Topic: Certificate contrib questions

[tviles]

Which contrib do I use so that when local users on sme server network go to webmail they will not get the certificate error page using IE. Or maybe I just need a link to better understand certificates. This particular network does not allow any public access to Ibays, ftp, etc. Going into Horde mainly to look at a shared calendar.

 

[cactus]

Which contrib do I use so that when local users on sme server network go to webmail they will not get the certificate error page using IE. Or maybe I just need a link to better understand certificates. This particular network does not allow any public access to Ibays, ftp, etc. Going into Horde mainly to look at a shared calendar.

No contrib. Buy a cheap certificate signed by a certificate authority trusted by your OS by default (many can be found using Google) or manually install the certificate on your clients which will save them being prompted.

[tviles]

Sorry don't know why I am struggling so much with this. By doing this it would tell my clients that they have actually made it to the right destination on their local network? I see a Go Daddy certified domain for 2.99 a year am I on the right track? But that will still stop them and ask for their certificate? That is why you are telling me to install it on each client correct?

[mercyh]

I see a Go Daddy certified domain for 2.99 a year am I on the right track?

No

You need to google "security certificate" and learn what they are. Here is a short and simple article:

http://www.christian-web-masters.com/articles/web_security-certificate.html

and some information on how to manipulate them in SME:

http://wiki.contribs.org/Certificates_signed_by_own_CA

http://wiki.contribs.org/Custom_CA_Certificate

[tviles]

OK I understand now the function of a certificate. I will try the first contrib you suggested I have been looking at that one and think I can do that. I have to figure out how to edit that file. (openssl.cnf) I do know how to VPN in then use putty and login as root and get to that dir. I just have to read more about some way to edit it.
tar to linux is like pkzip to windows I think. So I hope SME can un tar it.
 

[mercyh]

If you only have one server, I don't see how that will help you. You will still have to accept the root certificate on each of the clients.

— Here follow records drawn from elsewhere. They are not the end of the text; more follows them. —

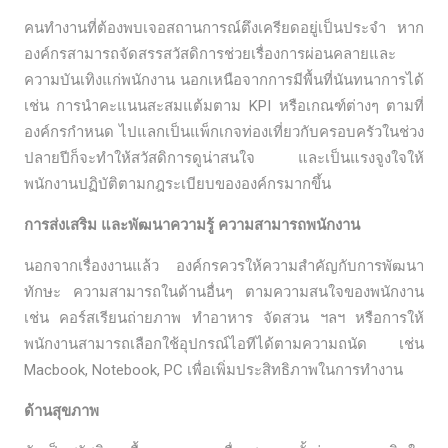
คนทำงานที่ต้องพบเจอสถานการณ์ตึงเครียดอยู่เป็นประจำ หาก
องค์กรสามารถจัดสรรสวัสดิการช่วยเรื่องการผ่อนคลายและ
ความบันเทิงแก่พนักงาน นอกเหนือจากการมีพื้นที่นันทนาการได้
เช่น การนำคะแนนสะสมแต้มตาม KPI หรือเกณฑ์ต่างๆ ตามที่
องค์กรกำหนด ไปแลกเป็นแพ็กเกจท่องเที่ยวกับครอบครัวในช่วง
ปลายปีก็จะทำให้สวัสดิการดูน่าสนใจ และเป็นแรงจูงใจให้
พนักงานปฏิบัติตามกฎระเบียบขององค์กรมากขึ้น
การส่งเสริม และพัฒนาความรู้ ความสามารถพนักงาน
นอกจากเรื่องงานแล้ว องค์กรควรให้ความสำคัญกับการพัฒนา
ทักษะ ความสามารถในด้านอื่นๆ ตามความสนใจของพนักงาน
เช่น คอร์สเรียนถ่ายภาพ ทำอาหาร จัดสวน ฯลฯ หรือการให้
พนักงานสามารถเลือกใช้อุปกรณ์ไอทีได้ตามความถนัด เช่น
Macbook, Notebook, PC เพื่อเพิ่มประสิทธิภาพในการทำงาน
ด้านสุขภาพ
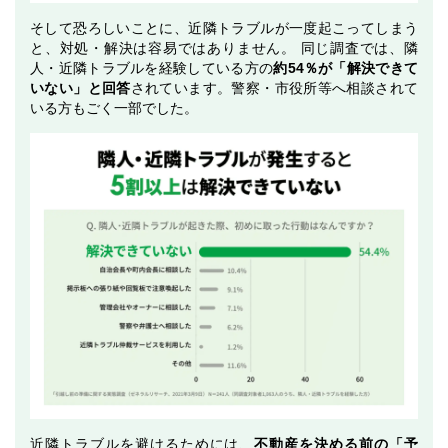
そして恐ろしいことに、近隣トラブルが一度起こってしまう
と、対処・解決は容易ではありません。 同じ調査では、隣
人・近隣トラブルを経験している方の
約54％が「解決できて
いない」と回答
されています。警察・市役所等へ相談されて
いる方もごく一部でした。
近隣トラブルを避けるためには、
不動産を決める前の「予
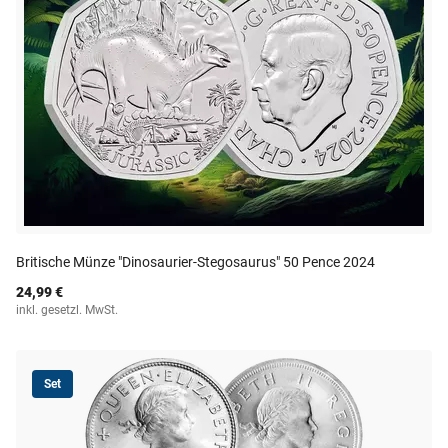
Britische Münze "Dinosaurier-Stegosaurus" 50 Pence 2024
24,99 €
inkl. gesetzl. MwSt.
Set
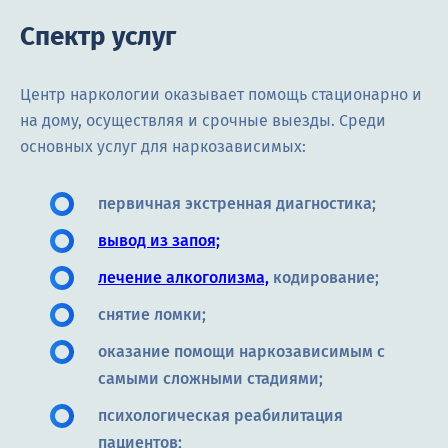
Спектр услуг
Центр наркологии оказывает помощь стационарно и
на дому, осуществляя и срочные выезды. Среди
основных услуг для наркозависимых:
первичная экстренная диагностика;
вывод из запоя;
лечение алкоголизма,
кодирование;
снятие ломки;
оказание помощи наркозависимым с
самыми сложными стадиями;
психологическая реабилитация
пациентов;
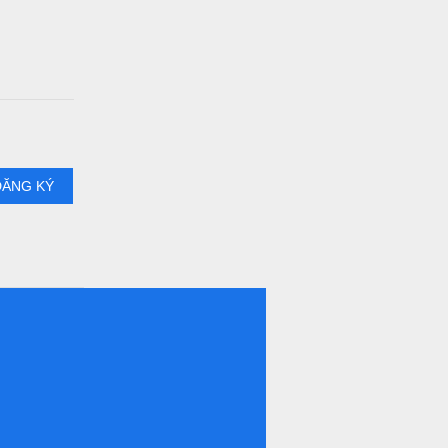
ĐĂNG KÝ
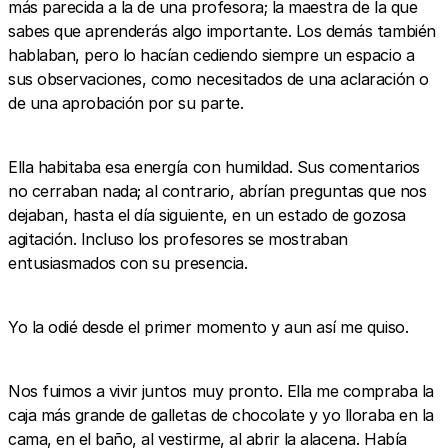
más parecida a la de una profesora; la maestra de la que
sabes que aprenderás algo importante. Los demás también
hablaban, pero lo hacían cediendo siempre un espacio a
sus observaciones, como necesitados de una aclaración o
de una aprobación por su parte.
Ella habitaba esa energía con humildad. Sus comentarios
no cerraban nada; al contrario, abrían preguntas que nos
dejaban, hasta el día siguiente, en un estado de gozosa
agitación. Incluso los profesores se mostraban
entusiasmados con su presencia.
Yo la odié desde el primer momento y aun así me quiso.
Nos fuimos a vivir juntos muy pronto. Ella me compraba la
caja más grande de galletas de chocolate y yo lloraba en la
cama, en el baño, al vestirme, al abrir la alacena. Había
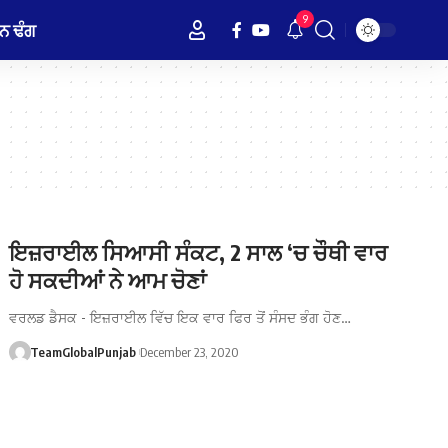
9
ਨ ਢੰਗ
ਇਜ਼ਰਾਈਲ ਸਿਆਸੀ ਸੰਕਟ, 2 ਸਾਲ ‘ਚ ਚੌਥੀ ਵਾਰ
ਹੋ ਸਕਦੀਆਂ ਨੇ ਆਮ ਚੋਣਾਂ
ਵਰਲਡ ਡੈਸਕ - ਇਜ਼ਰਾਈਲ ਵਿੱਚ ਇਕ ਵਾਰ ਫਿਰ ਤੋਂ ਸੰਸਦ ਭੰਗ ਹੋਣ…
TeamGlobalPunjab
December 23, 2020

SME should only renew it's default certificate once a year (or if the system name changes) so if you only have one server, just add it's certificate to your browser's trusted certificates and you should not get the error for a year. If you have too many machines to manually add the cert to each one, your best bet is to purchase a certificate from a company that has a valid root certificate already installed on your machines and you would never see the invalid certificate screen again.

[tviles]

Just a comment here and this is not a huge issue. I can download and install the SME certificate into trusted folder within IE. I still get asked when I go into the webmail if this is OK - I click yes and when I get into webmail the title bar in IE still shows certificate error.

[janet]

tviles

Access your browser using
https://servername.domainname.com/webmail
and install the certificate into your browser the first time you are asked.
If you use Outlook Express, then install the certificate into Internet Explorer so OE will be happy with it.

[tviles]

That did it! Thanks. I was not using proper link to get in I guess. I was using www.XXXX.local/webmail
Now using https://servername.domain.local/webmail I go right in with the padlock showing on top bar.

[janet]

tviles

I was not using proper link to get in I guess. I was using www.XXXX.local/webmail
Now using https://servername.domain.local/webmail I go right in with the padlock showing on top bar.

The original link you used was different to the self signed certificate details, so therefore the "error".